*SUPPLIED TEXT*.
╭──
A new sign in the Bank Lobby
reads:

'Please note that
this Bank is installing new Drive-through ATM machines enabling customers
to withdraw cash without leaving their
vehicles.

Customers
using this new facility are requested to use the procedures outlined below
when accessing their
accounts.

After months
of careful research, "MALE & FEMALE" procedures have been developed.
Please follow the appropriate steps for your
gender.'

*******************************

MALE PROCEDURE:
1. Drive up
to the cash machine.
2. Put
down your car window.
3.
Insert card into machine and enter
PIN.
4. Enter amount of cash
required and withdraw.
5.
Retrieve card, cash and
receipt.
6. Put window
up.
7. Drive
off.

*******************************

FEMALE PROCEDURE:
(What is
really funny is that most of this part is the
truth!!!!)

1. Drive up
to cash machine.
2. Reverse
and back up to align car window with the
machine.
3. Set parking
brake, put the window down.

4. Find handbag, remove all contents on to passenger seat to locate
card.
╰──
*DATA EXTRACT*.
╭──
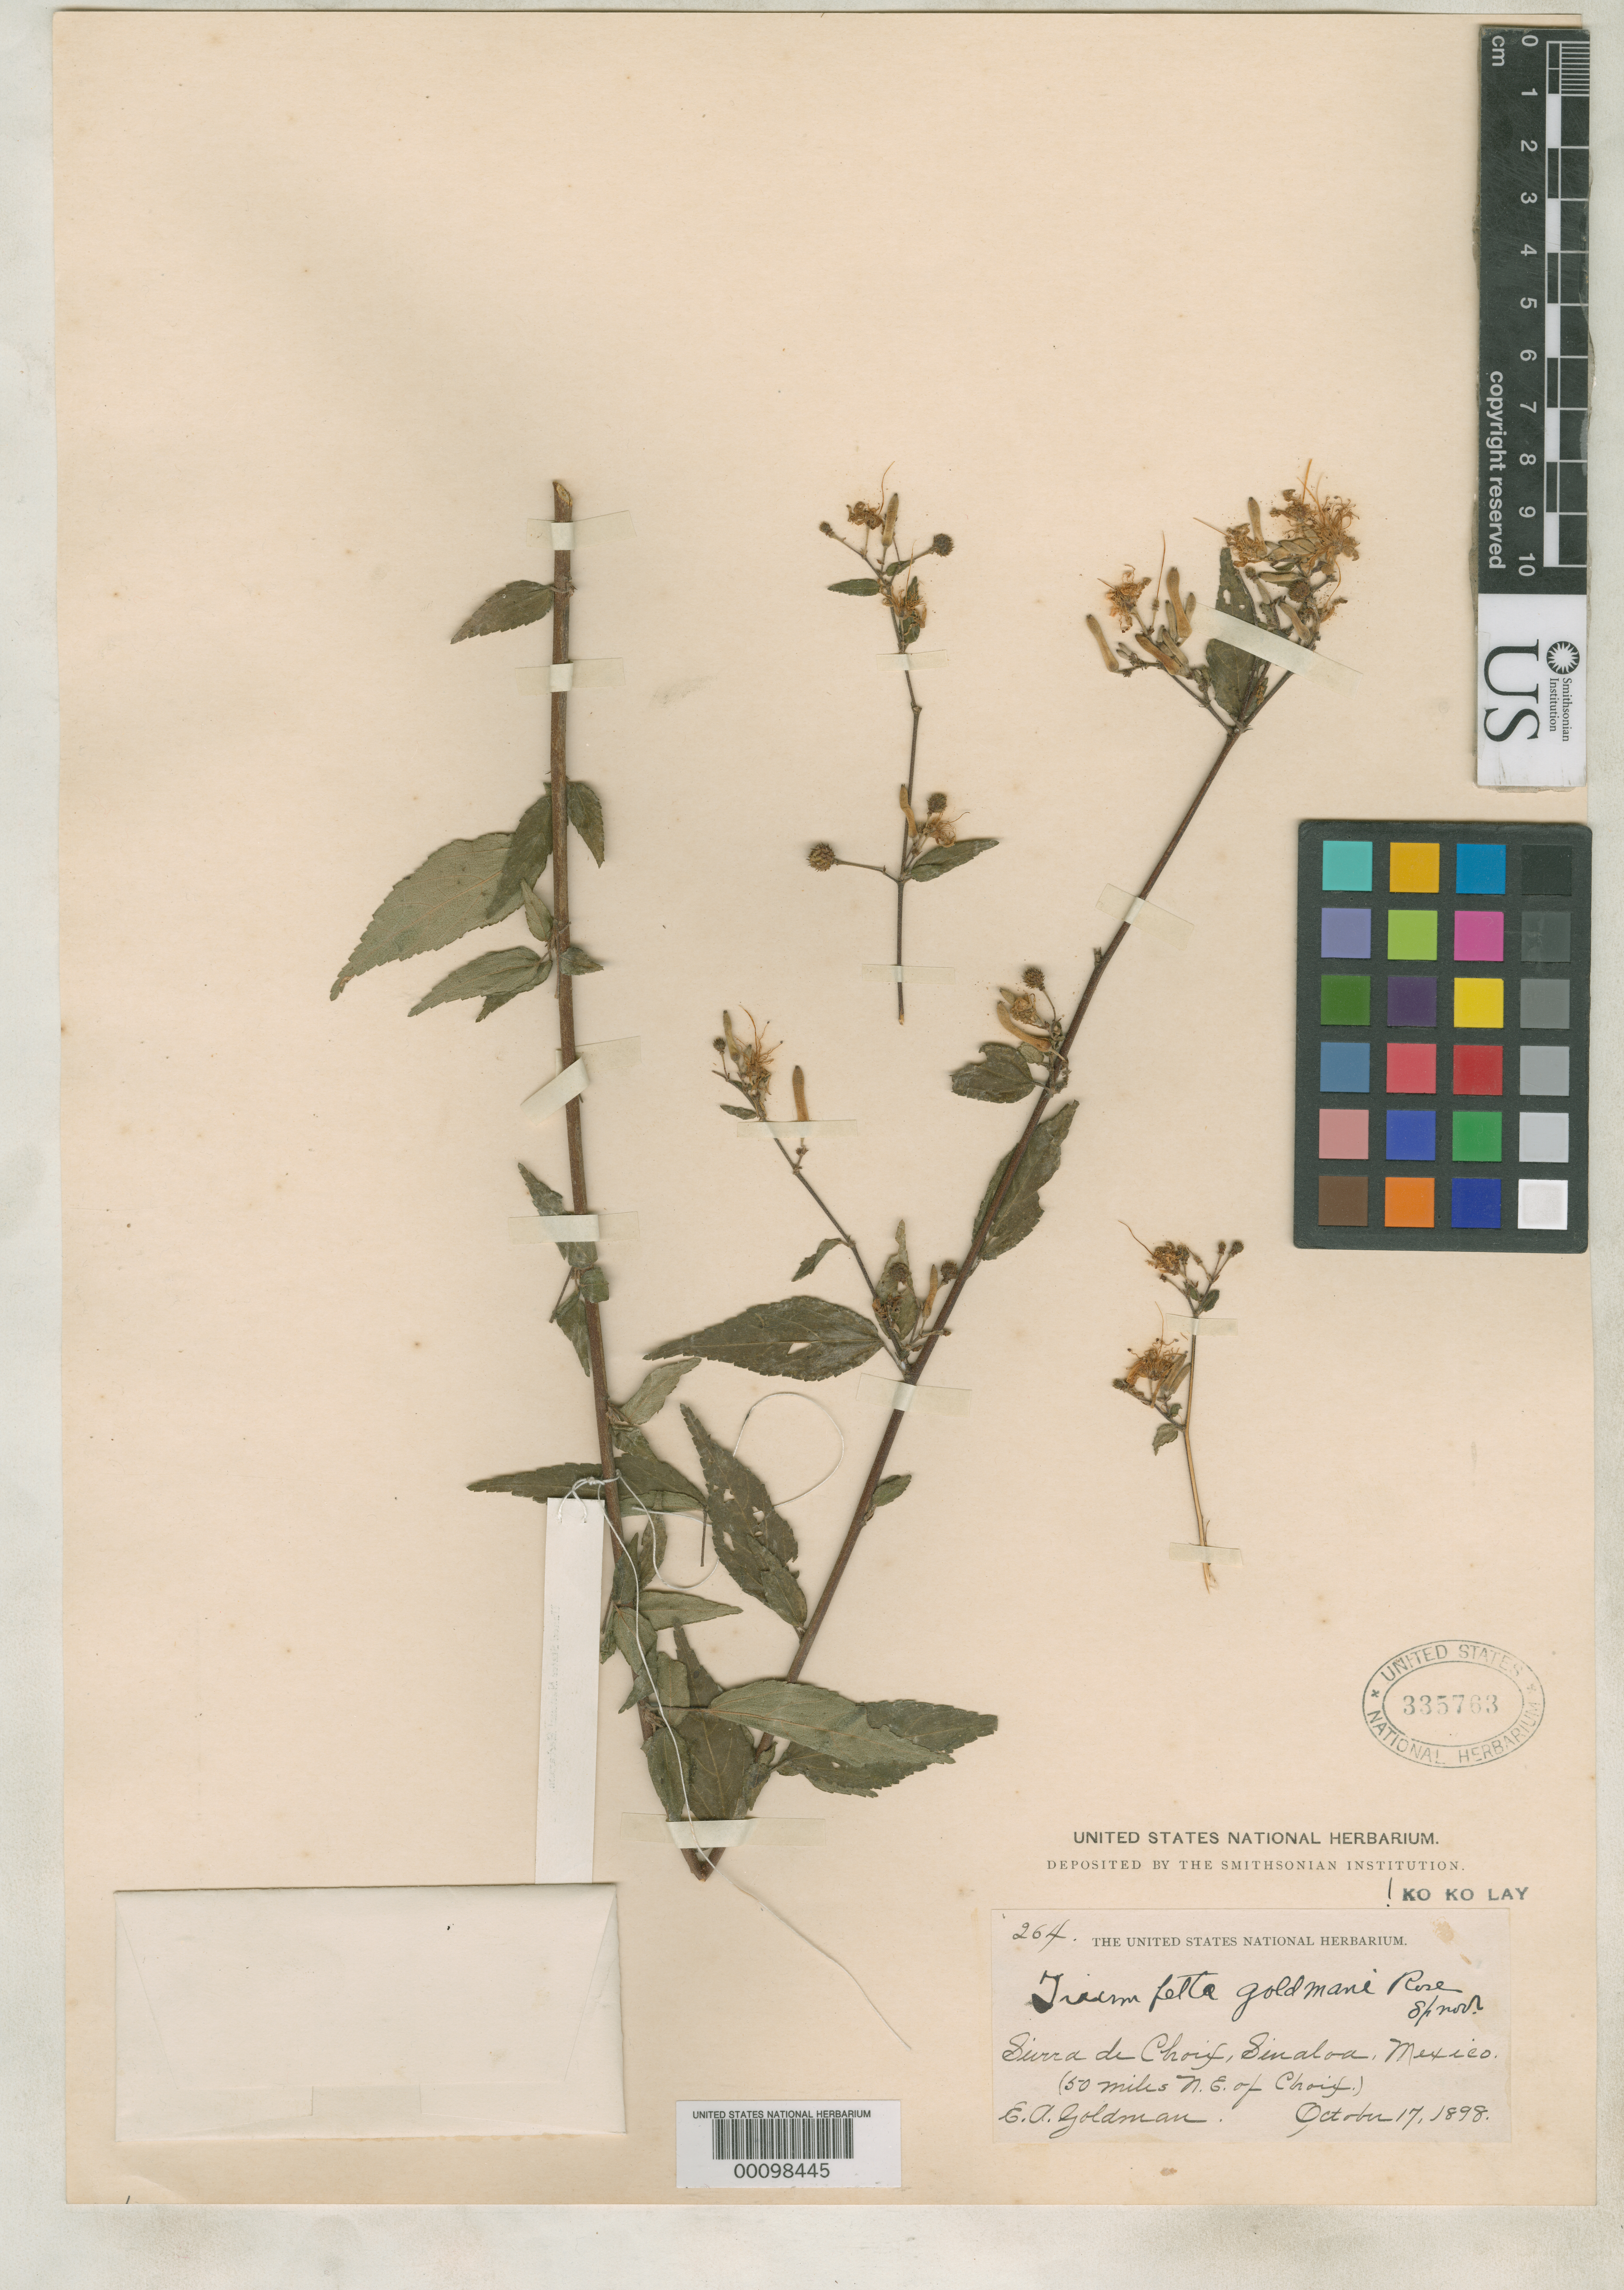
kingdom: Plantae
╰──
╭──
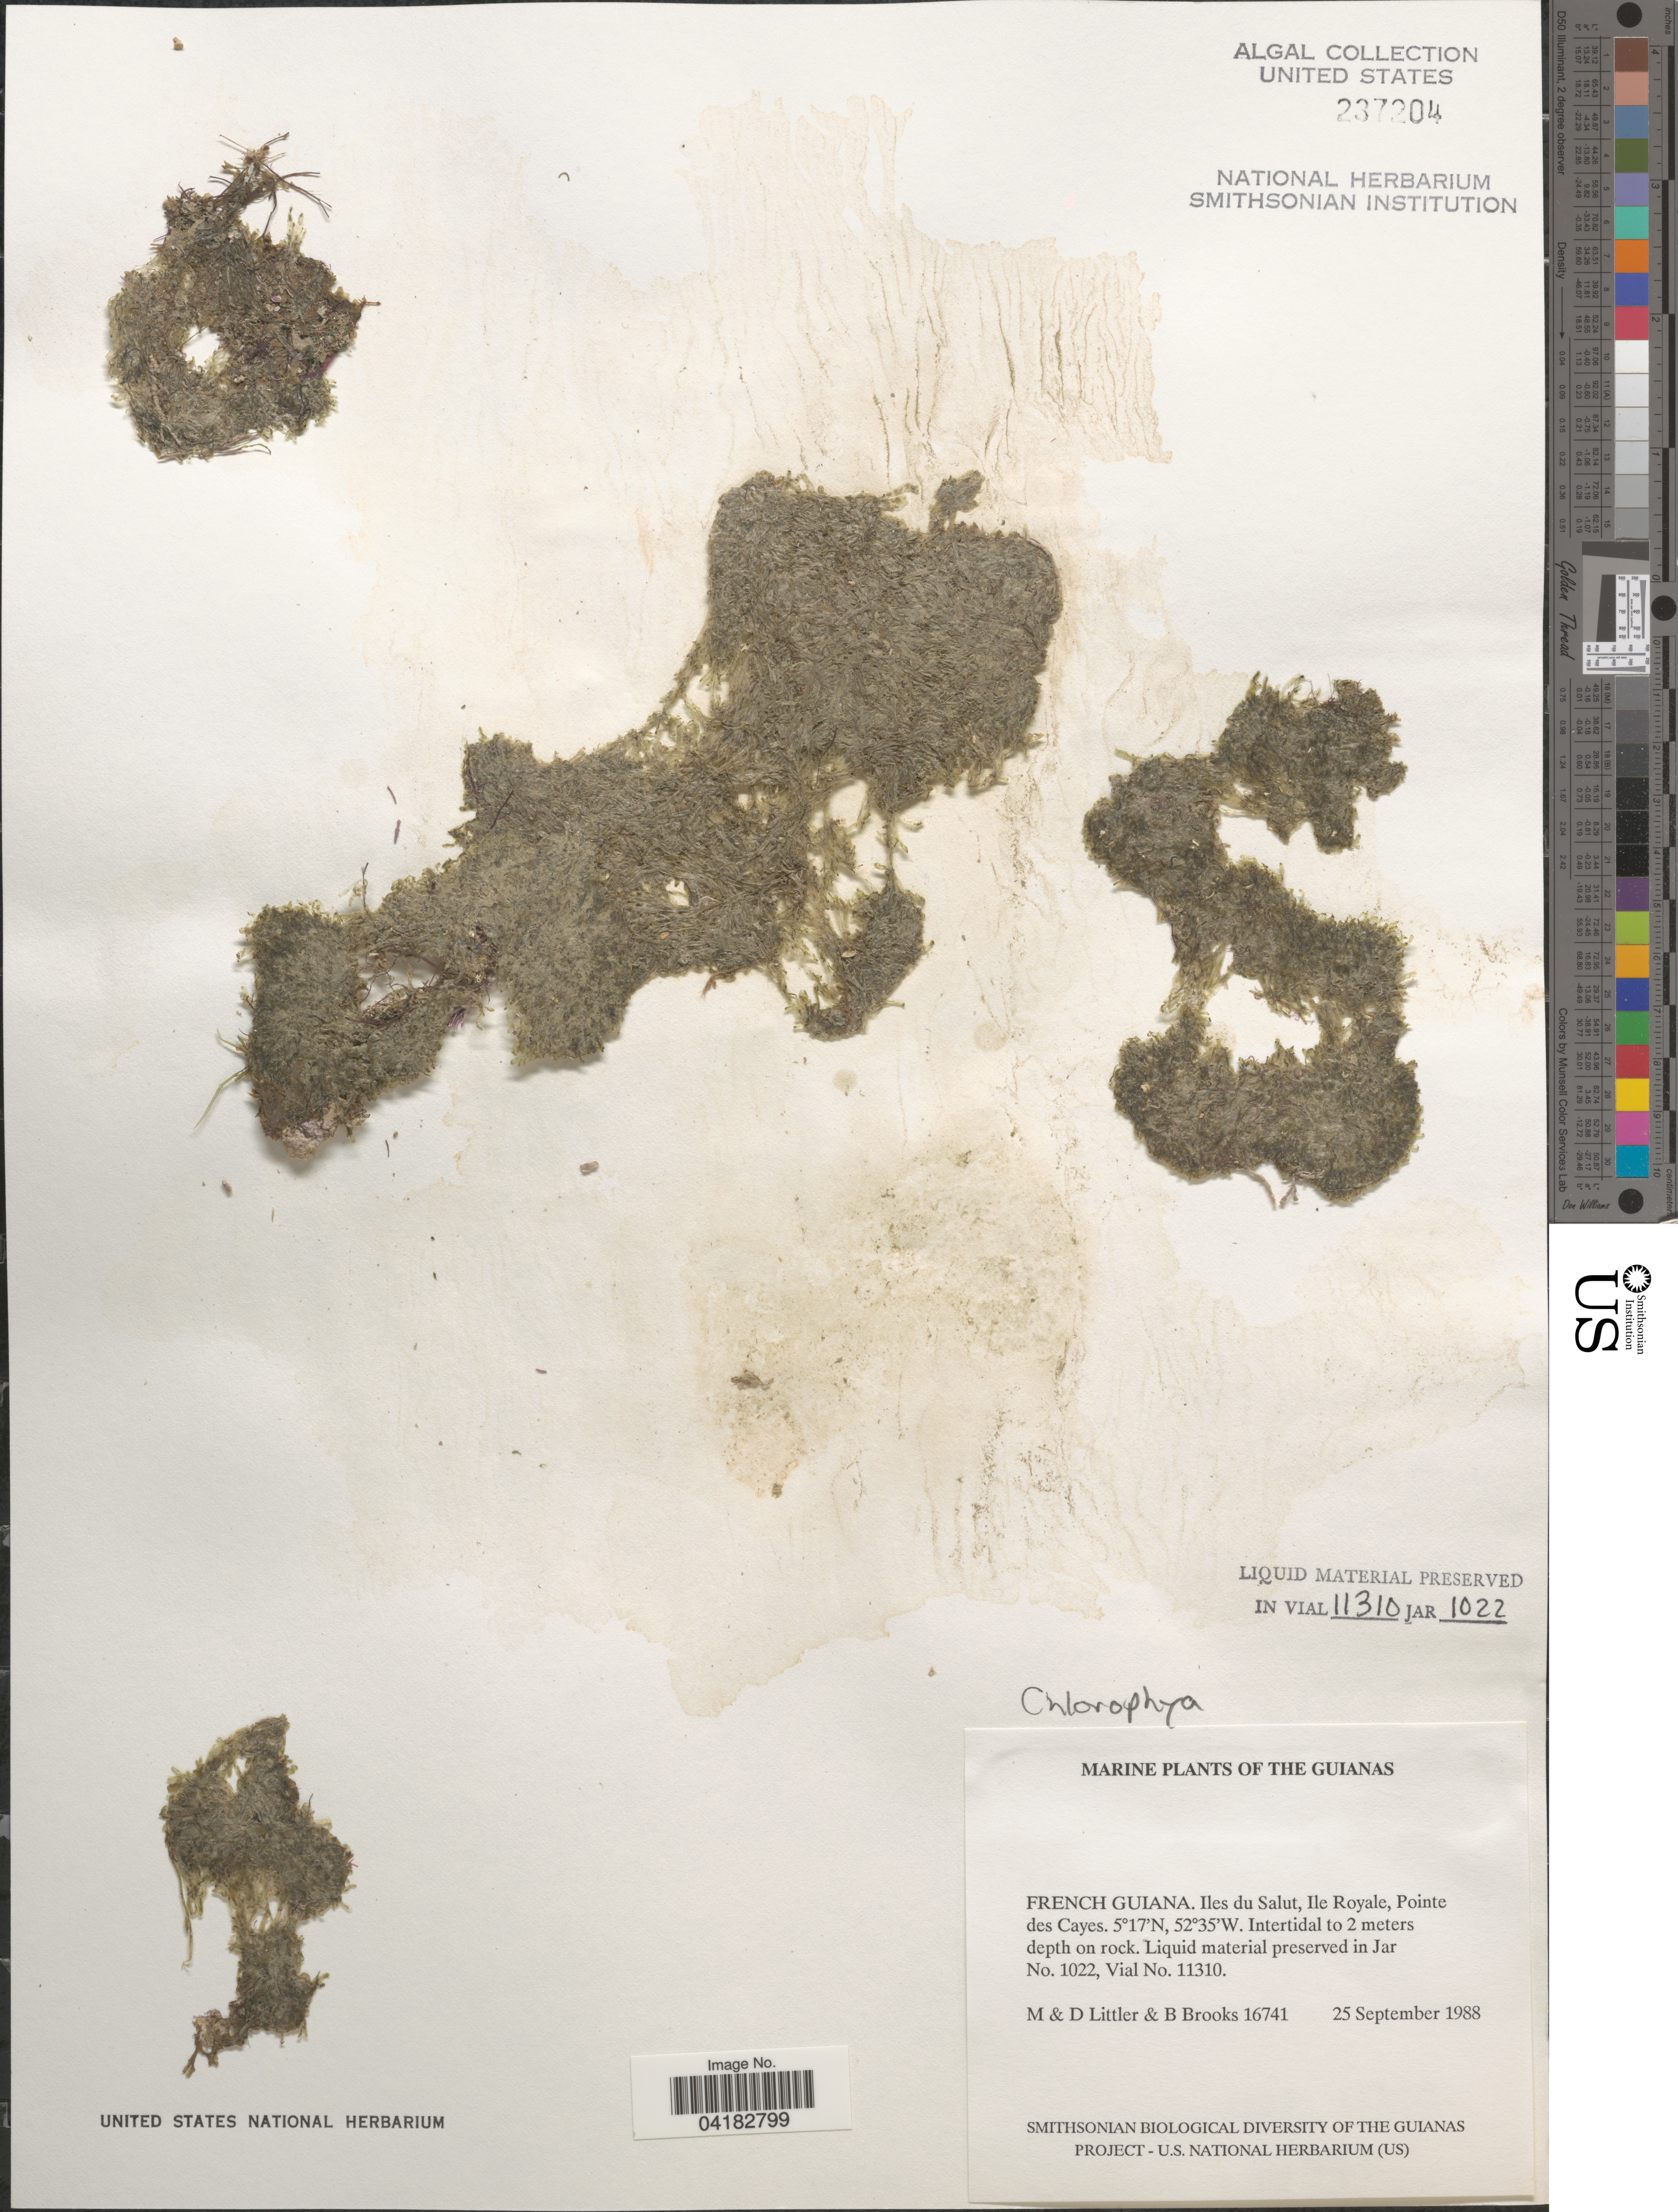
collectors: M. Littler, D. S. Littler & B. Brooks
╰──
*REQUESTS*.
A – In the bank-sign joke, shorten the paragraph that begins "Please note that" into a single brief sentence that keeps its main facts.
B – Answer these questions from the bank-sign joke, one per line:
(i) Where is the new sign posted?
(ii) What is the last step of the male procedure?
(iii) In the female procedure, what does the driver set before putting the window down?
C – Carry on the bank-sign joke from its final line, adding the next steps of the female procedure.

*PER-TASK ANSWERS*.
A – The bank is installing new drive-through ATMs so customers can withdraw cash without leaving their vehicles.

B –
(i) In the Bank Lobby.
(ii) Drive off.
(iii) The parking brake.

C –
5. Tell person on cell
phone you will call them back and hang
up.
6. Attempt to insert
card into machine.
7. Open
car door to allow easier access to machine due to its excessive distance
from the car.
8. Insert
card.
9. Re-insert card the
right way.
10. Dig through
handbag to find diary with your PIN written on the inside back
page.
11. Enter
PIN.
12. Press cancel and
re-enter correct PIN.
13.
Enter amount of cash
required.
14. Check makeup
in rear view mirror.
15.
Retrieve cash and receipt.

16. Empty handbag again to locate wallet and place cash
inside.
17. Write debit
amount in cheque register and place receipt in back of
chequebook.
18. Re-check
makeup.
19. Drive forward 2
feet.
20. Reverse back to
cash machine.
21. Retrieve
card.
22. Re-empty hand bag,
locate card holder, and place card into the slot
provided!
23. Give dirty
look to irate male driver waiting behind
you.
24. Restart stalled
engine and pull off.
25.
Redial person on cell phone.

26. Drive for 2 to 3 miles.

27. Release Parking
Brake.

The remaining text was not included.